Le 26 janvier 2016, le tribunal canadien des droits de la personne a décrété que le gouvernement faisait preuve de discrimination dans son octroi d’aide sociale aux enfants autochtones. La tombée du verdict marque alors la fin d’un combat juridique de plus de neuf ans entre des groupes d’activistes et le ministère desAffaires Autochtones et du Nord Canada (AANC). La documentariste abénaquise, Alanis Obomsawin, a consacré le film « We can’t make the same mistake twice » (On ne peut faire la même erreur deux fois, ndlr), diffusé au cinéma du Parc le 19 janvier dernier, à cette bataille de longue haleine.

« Le gouvernement canadien a durant des décennies consciemment alloué moins de services sociaux aux enfants autochtones vivant au sein de réserves, et ce, malgré leur connaissance des solutions possibles », explique la professeure de travail social à l’Université McGill, Cindy Blackstock, en marge de la première montréalaise du documentaire sur le sujet. 

Or, prouver que l’AANC a orienté sa politique fiscale de façon discriminatoire durant plus de cinquante ans n’a pas été une mince affaire : « Même si les autorités canadiennes avaient depuis longtemps été informées de la nature inéquitable de leurs pratiques et connaissaient le problème, elles se sont battues bec et ongles afin de nous donner tort », poursuit Blackstock, également  directrice générale de la Société de soutien à l’enfance et à la famille des Premières Nations du Canada, organisme ayant déposé la plainte contre le gouvernement en 2007.
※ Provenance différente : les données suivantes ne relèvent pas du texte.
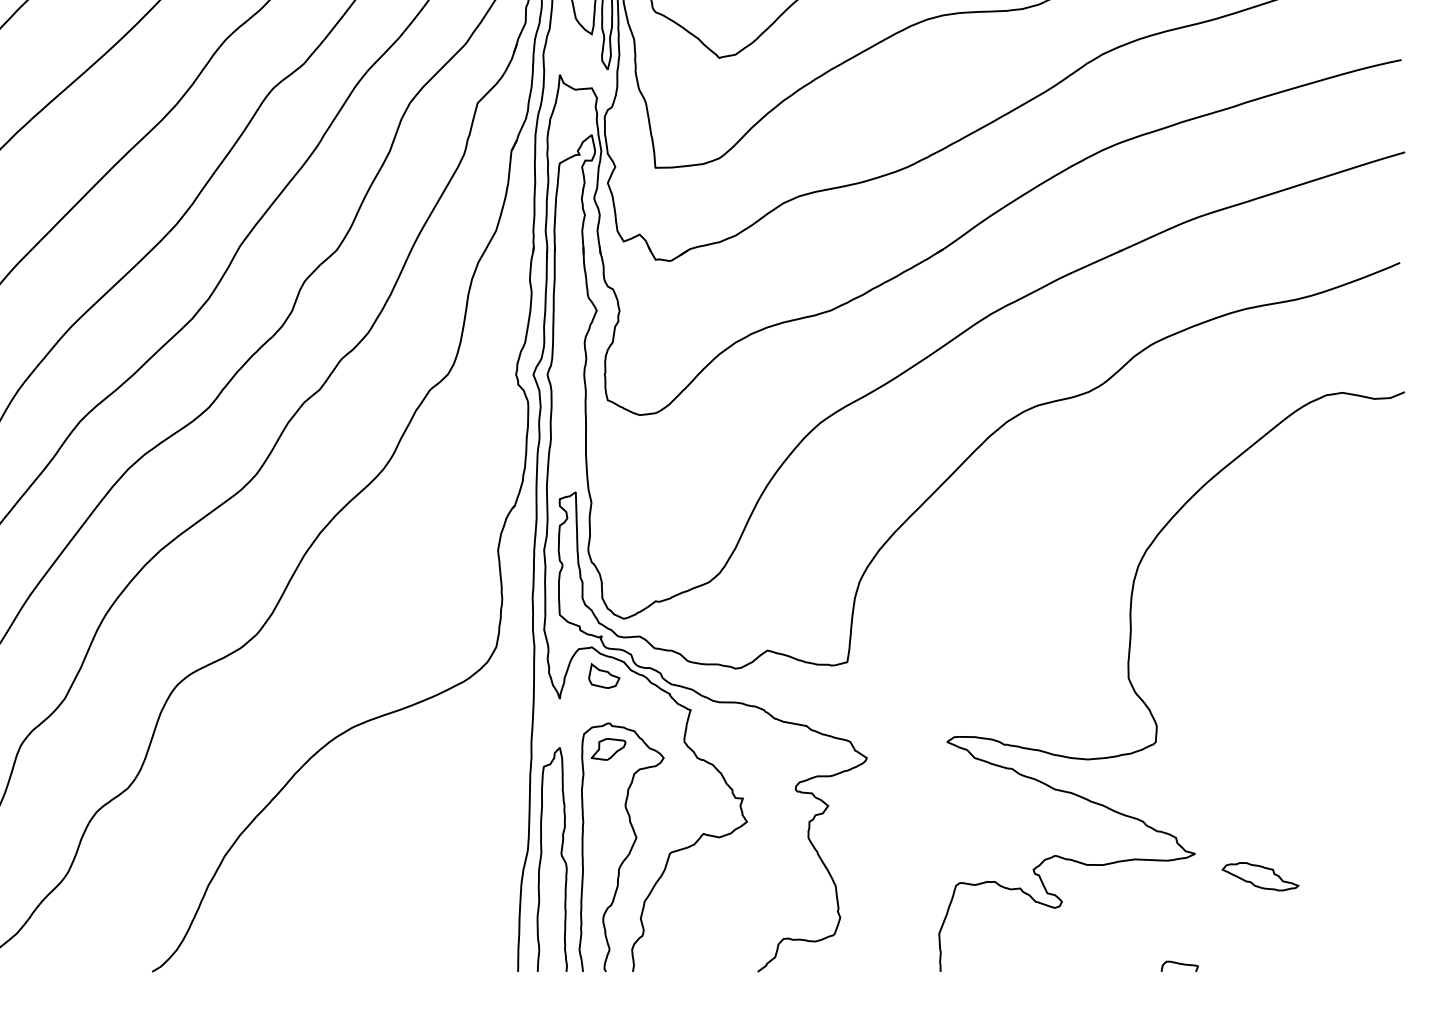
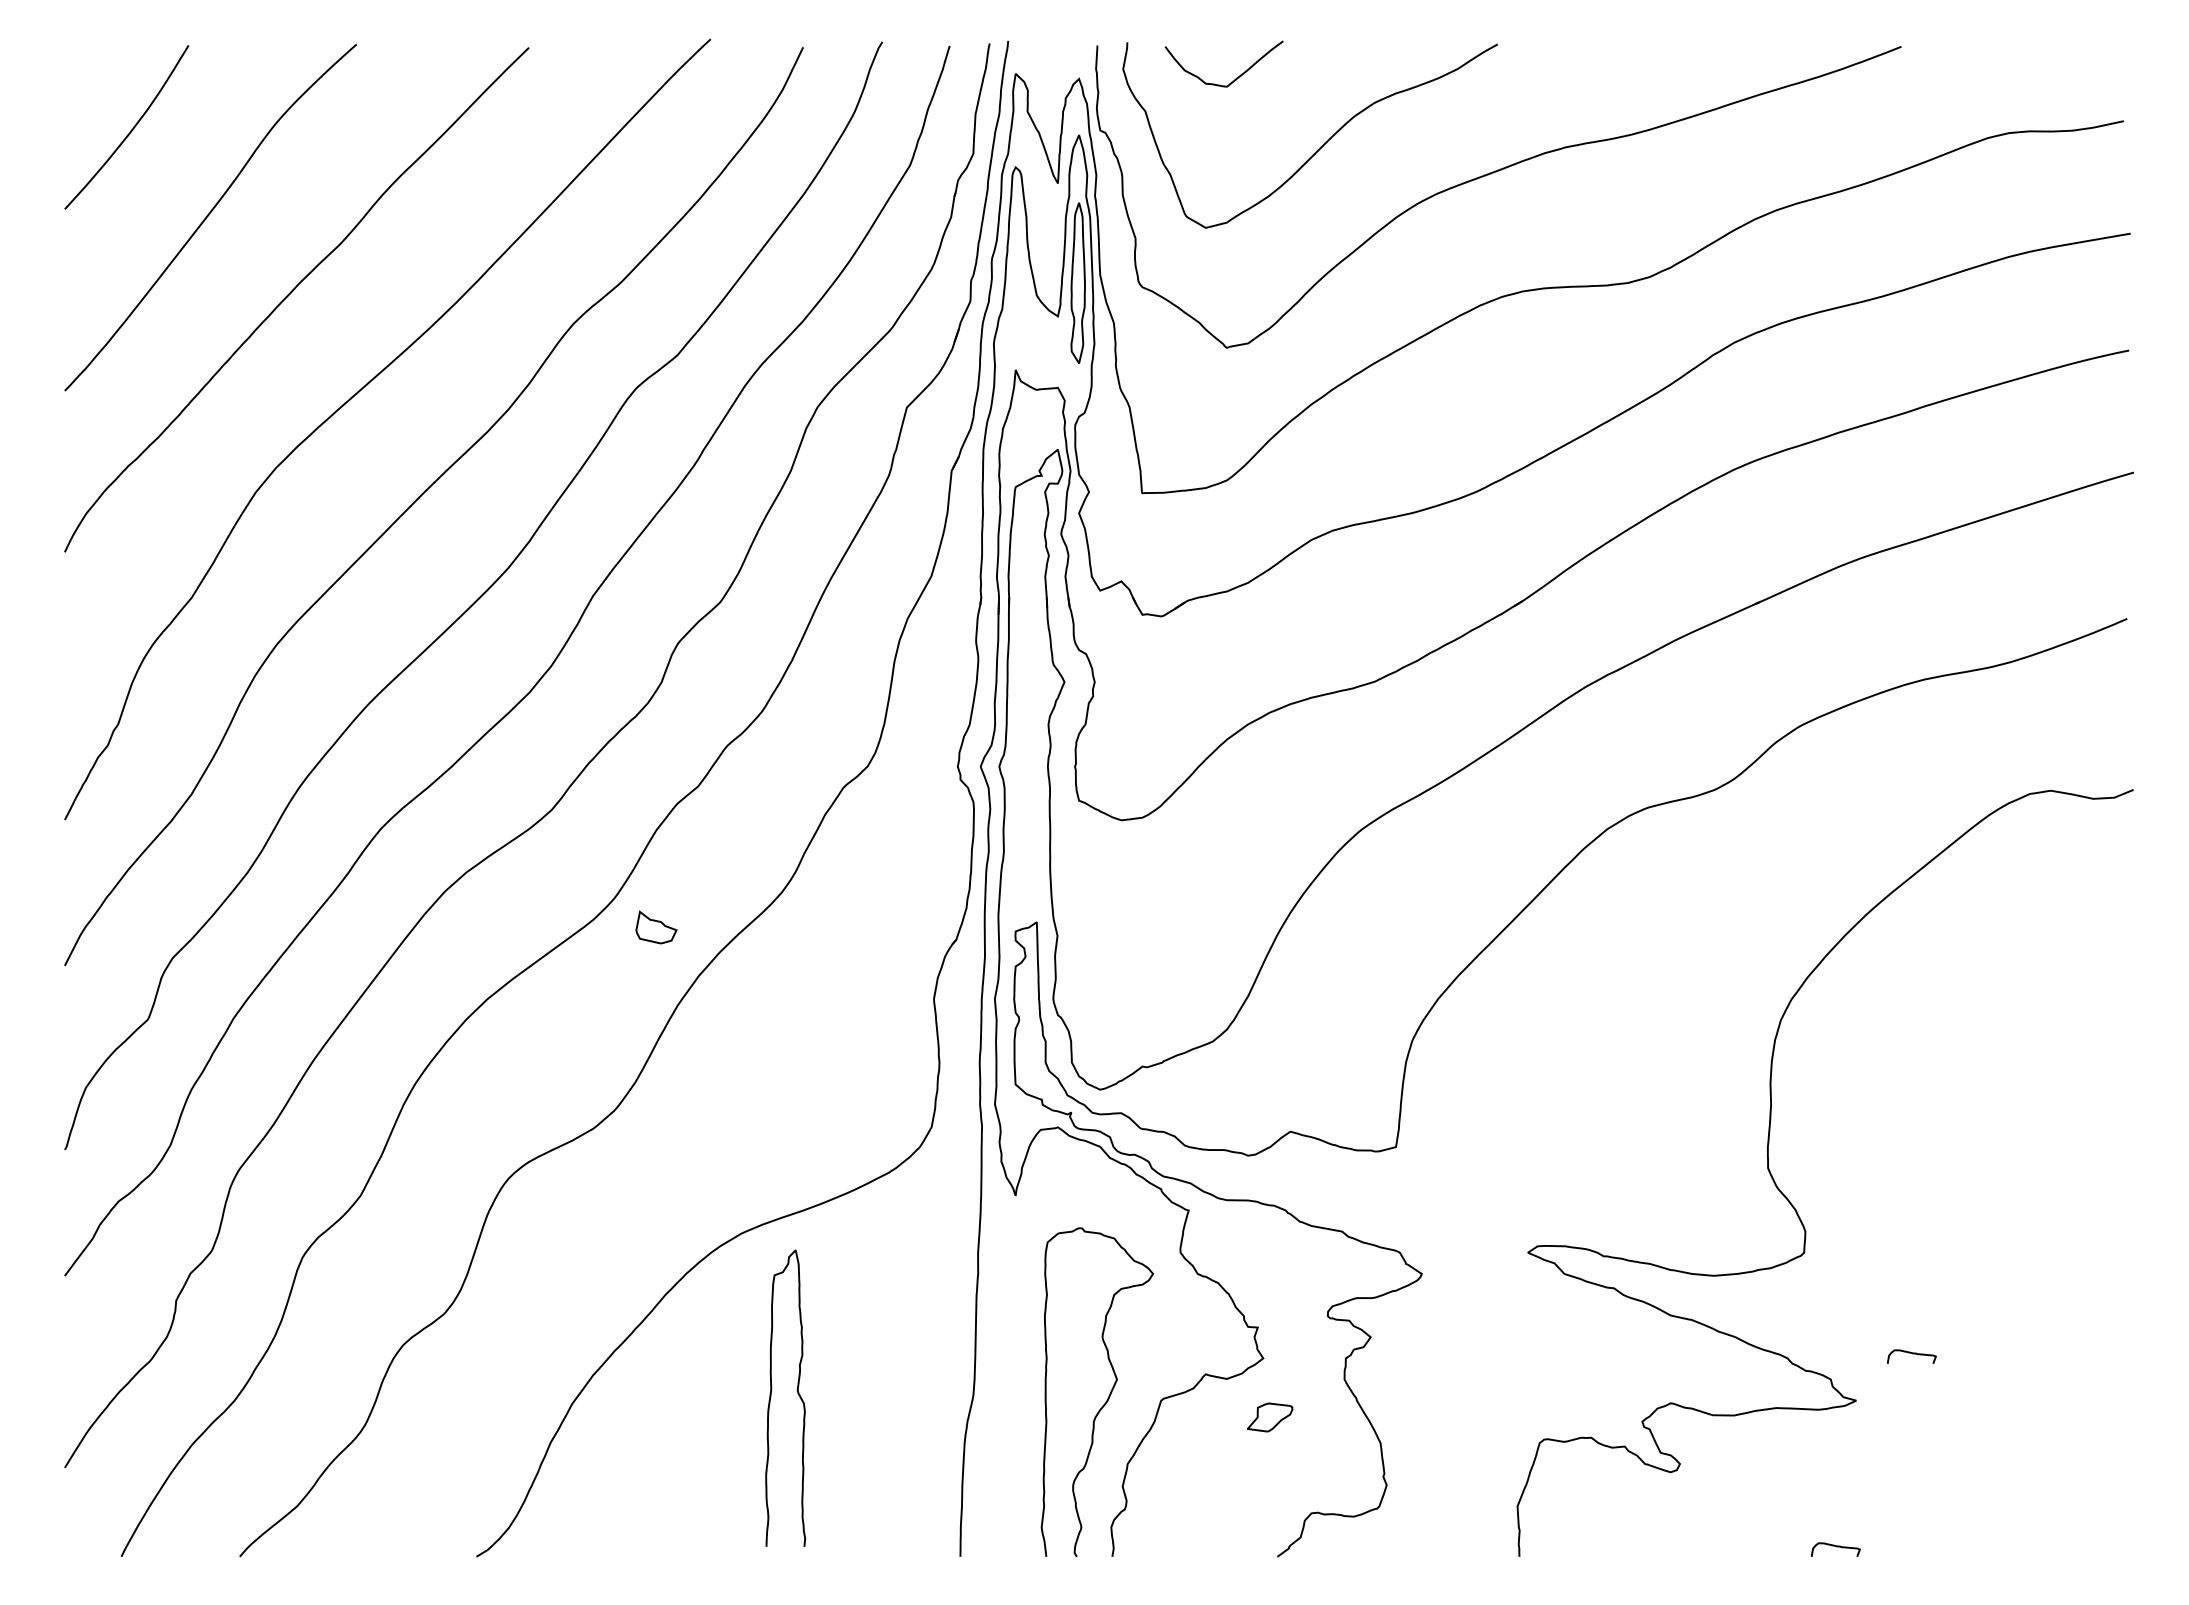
part: (604, 676) -> (656, 927), moved
part: (608, 749) -> (1270, 1417), moved
curve: (1237, 818) -> (1912, 1354), added
curve: (561, 855) -> (797, 1393), moved
part: (1260, 876) -> (1942, 1430), removed

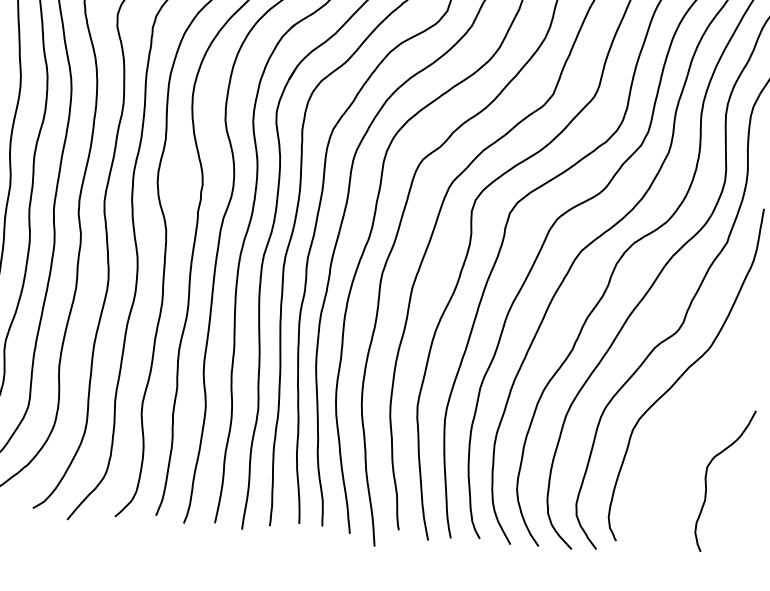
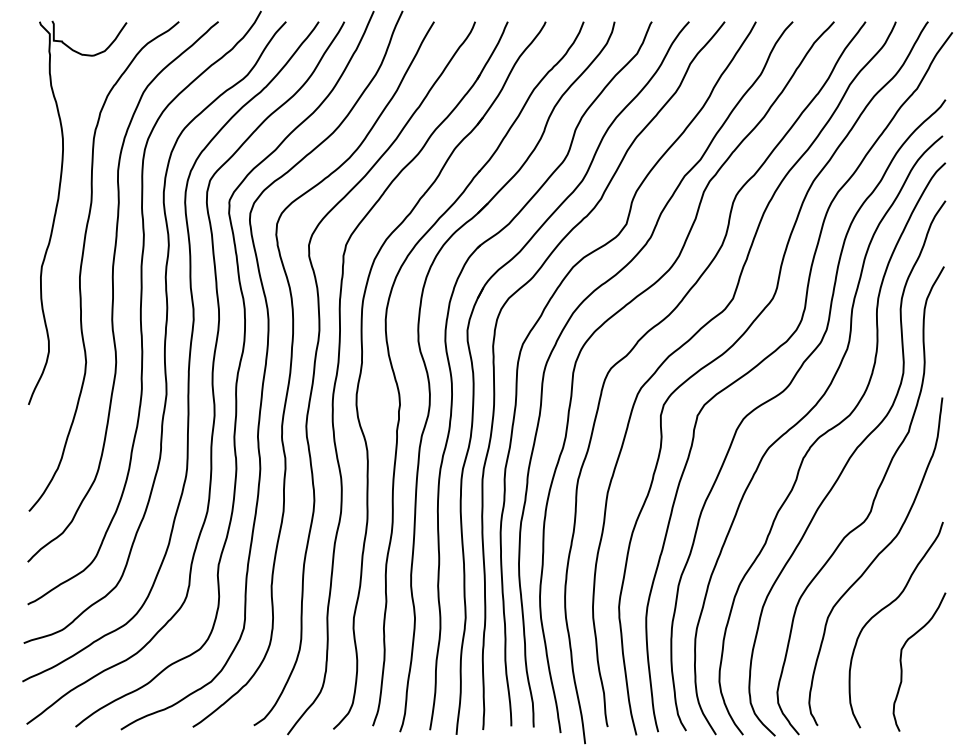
curve: (691, 424) -> (884, 609), added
La voix gouvernementale, la même partout ?

Le documentaire est majoritairement composé d’extraits des audiences ayant duré soixante-douze jours. Ces images permettent de mettre en lumière la nature irréconciliable des discours des instances gouvernementales et des communautés autochtones. 

On y entend en effet le représentant de l’AANC qui, après avoir assisté aux témoignages d’experts et d’autochtones victimes du manque de ressources dans leur région, énonce ses conclusions finales. Selon lui, « aucune preuve suffisante » ne témoigne de l’existence d’une quelconque discrimination envers les Premières Nations. Toujours afin de justifier l’immuabilité gouvernementale, il ajoute qu’en démocratie, la totalité des groupes d’intérêts ne peuvent voir toutes leurs demandes comblées.

Prouver que l’AANC a orienté sa politique fiscale de façon discriminatoire durant plus de cinquante ans n’a pas été une mince affaire

La candidate au doctorat en travail social à l’Université McGill, Amal Elsana Alhjooj, lors d’un panel suivant la diffusion du film, a été surprise par l’homogénéité des discours gouvernementaux en ce qui a trait à la question autochtone : « Je viens d’Israël, suis moi-même autochtone, et aurais pu entendre dans mon pays natal exactement les mêmes mots que ceux prononcés par le représentant du gouvernement canadien », a‑t-elle partagé.

Quand tous les coups sont permis

Cependant l’opposition de l’AANC ne s’articula pas qu’au sein de leur argumentaire. Cindy Blackstock fut en effet surveillée de près par le gouvernement canadien durant le processus du traitement de sa plainte : « J’ai fait une demande en vertu de la Loi sur la protection des renseignements personnels et ai obtenu des milliers de pages rapportant l’espionnage de mes communications électroniques et personnelles, confie-t-elle. Les autorités tentaient de m’attribuer des motifs officieux afin de discréditer la plainte de mon organisme ».

Et les malversations gouvernementales ne s’arrêtèrent pas là : « l’AANC a également gardé secrets plus de 90 000 documents qui leur étaient préjudiciables. Heureusement, nous les avons obtenus suite à une demande d’accès à l’information ». Ces propos de Blackstock sont d’ailleurs confirmés dans le document faisant part de la décision finale du tribunal, qui souligne le caractère délibéré de la cachotterie ministérielle.

La vivacité avec laquelle le gouvernement s’est opposé à ces groupes de la société civile dont témoigne « We can’t make the same mistake twice » peut en laisser certains perplexes. Pourquoi un fier promoteur des droits et libertés comme le Canada a t‑il tenu à conserver des politiques qualifiées de discriminantes à l’égard des Premières Nations ? « Je n’ai jamais vraiment su répondre à cette question », termine la leader de la lutte.